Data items
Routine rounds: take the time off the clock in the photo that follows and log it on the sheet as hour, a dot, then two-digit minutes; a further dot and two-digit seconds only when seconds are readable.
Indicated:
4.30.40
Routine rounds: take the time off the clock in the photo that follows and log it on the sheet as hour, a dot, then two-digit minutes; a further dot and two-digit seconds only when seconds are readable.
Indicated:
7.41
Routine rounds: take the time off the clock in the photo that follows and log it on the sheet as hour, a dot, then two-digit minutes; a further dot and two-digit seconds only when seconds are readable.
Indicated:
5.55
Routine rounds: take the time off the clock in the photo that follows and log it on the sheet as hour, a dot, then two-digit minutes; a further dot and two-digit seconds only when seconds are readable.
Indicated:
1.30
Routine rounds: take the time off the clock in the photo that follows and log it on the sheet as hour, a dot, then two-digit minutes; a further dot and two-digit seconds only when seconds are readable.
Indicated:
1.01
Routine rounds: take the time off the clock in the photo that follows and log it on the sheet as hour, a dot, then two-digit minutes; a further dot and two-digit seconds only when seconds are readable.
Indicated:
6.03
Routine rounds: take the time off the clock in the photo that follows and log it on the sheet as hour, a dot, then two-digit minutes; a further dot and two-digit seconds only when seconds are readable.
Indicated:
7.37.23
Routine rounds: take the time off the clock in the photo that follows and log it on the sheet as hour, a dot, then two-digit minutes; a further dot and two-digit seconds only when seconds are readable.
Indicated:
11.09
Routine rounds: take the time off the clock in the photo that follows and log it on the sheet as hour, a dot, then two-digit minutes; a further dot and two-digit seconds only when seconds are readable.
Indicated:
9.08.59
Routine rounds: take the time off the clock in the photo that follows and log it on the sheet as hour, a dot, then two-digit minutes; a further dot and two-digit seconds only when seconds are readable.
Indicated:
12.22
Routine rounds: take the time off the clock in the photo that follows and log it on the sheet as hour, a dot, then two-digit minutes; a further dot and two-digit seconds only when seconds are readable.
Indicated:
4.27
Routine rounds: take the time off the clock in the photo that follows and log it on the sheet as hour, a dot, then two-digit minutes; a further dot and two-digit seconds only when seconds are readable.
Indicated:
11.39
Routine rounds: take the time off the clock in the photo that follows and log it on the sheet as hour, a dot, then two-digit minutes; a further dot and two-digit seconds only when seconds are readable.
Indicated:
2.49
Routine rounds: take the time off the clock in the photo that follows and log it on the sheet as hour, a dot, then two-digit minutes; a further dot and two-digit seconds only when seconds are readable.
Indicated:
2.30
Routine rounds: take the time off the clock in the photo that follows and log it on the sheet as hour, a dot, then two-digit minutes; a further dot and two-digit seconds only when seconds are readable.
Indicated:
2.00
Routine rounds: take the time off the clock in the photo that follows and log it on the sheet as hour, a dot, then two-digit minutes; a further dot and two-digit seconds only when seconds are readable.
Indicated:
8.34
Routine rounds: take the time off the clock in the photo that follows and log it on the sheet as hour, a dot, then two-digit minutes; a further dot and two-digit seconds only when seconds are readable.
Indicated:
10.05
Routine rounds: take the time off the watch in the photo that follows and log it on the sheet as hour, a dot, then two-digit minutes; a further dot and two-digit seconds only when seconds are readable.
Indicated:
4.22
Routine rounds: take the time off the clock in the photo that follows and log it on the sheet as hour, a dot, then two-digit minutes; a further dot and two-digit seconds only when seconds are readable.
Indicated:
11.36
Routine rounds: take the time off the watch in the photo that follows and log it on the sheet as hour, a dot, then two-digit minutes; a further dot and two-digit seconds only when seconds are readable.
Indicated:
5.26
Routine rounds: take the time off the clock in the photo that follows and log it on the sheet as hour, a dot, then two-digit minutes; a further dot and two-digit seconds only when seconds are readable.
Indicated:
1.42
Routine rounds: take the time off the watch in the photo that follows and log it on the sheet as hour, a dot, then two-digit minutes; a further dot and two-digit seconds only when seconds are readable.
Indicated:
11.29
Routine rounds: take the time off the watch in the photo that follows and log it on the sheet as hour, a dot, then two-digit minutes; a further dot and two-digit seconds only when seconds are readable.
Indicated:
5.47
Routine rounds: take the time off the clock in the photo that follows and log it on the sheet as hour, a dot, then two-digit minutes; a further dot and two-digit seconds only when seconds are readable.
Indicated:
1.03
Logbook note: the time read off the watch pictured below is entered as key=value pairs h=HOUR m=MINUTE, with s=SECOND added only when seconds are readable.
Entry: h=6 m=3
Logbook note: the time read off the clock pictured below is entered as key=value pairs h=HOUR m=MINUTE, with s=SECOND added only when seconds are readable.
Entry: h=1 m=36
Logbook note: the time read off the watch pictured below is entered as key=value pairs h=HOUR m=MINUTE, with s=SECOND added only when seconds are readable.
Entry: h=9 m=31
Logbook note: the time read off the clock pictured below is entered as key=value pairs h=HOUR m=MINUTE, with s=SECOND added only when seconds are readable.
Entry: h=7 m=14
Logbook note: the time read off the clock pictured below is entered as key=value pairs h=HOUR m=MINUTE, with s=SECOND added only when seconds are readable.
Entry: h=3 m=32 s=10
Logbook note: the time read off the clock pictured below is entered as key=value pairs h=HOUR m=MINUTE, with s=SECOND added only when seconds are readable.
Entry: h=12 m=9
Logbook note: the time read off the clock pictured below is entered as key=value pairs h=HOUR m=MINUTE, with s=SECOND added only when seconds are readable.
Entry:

▸ **CHALLENGE**
Identify every line in the rows above that contains the string "Entry", and copy each of those lines. Case counts.

▸ **FINISHED TASK**
Entry: h=6 m=3
Entry: h=1 m=36
Entry: h=9 m=31
Entry: h=7 m=14
Entry: h=3 m=32 s=10
Entry: h=12 m=9
Entry:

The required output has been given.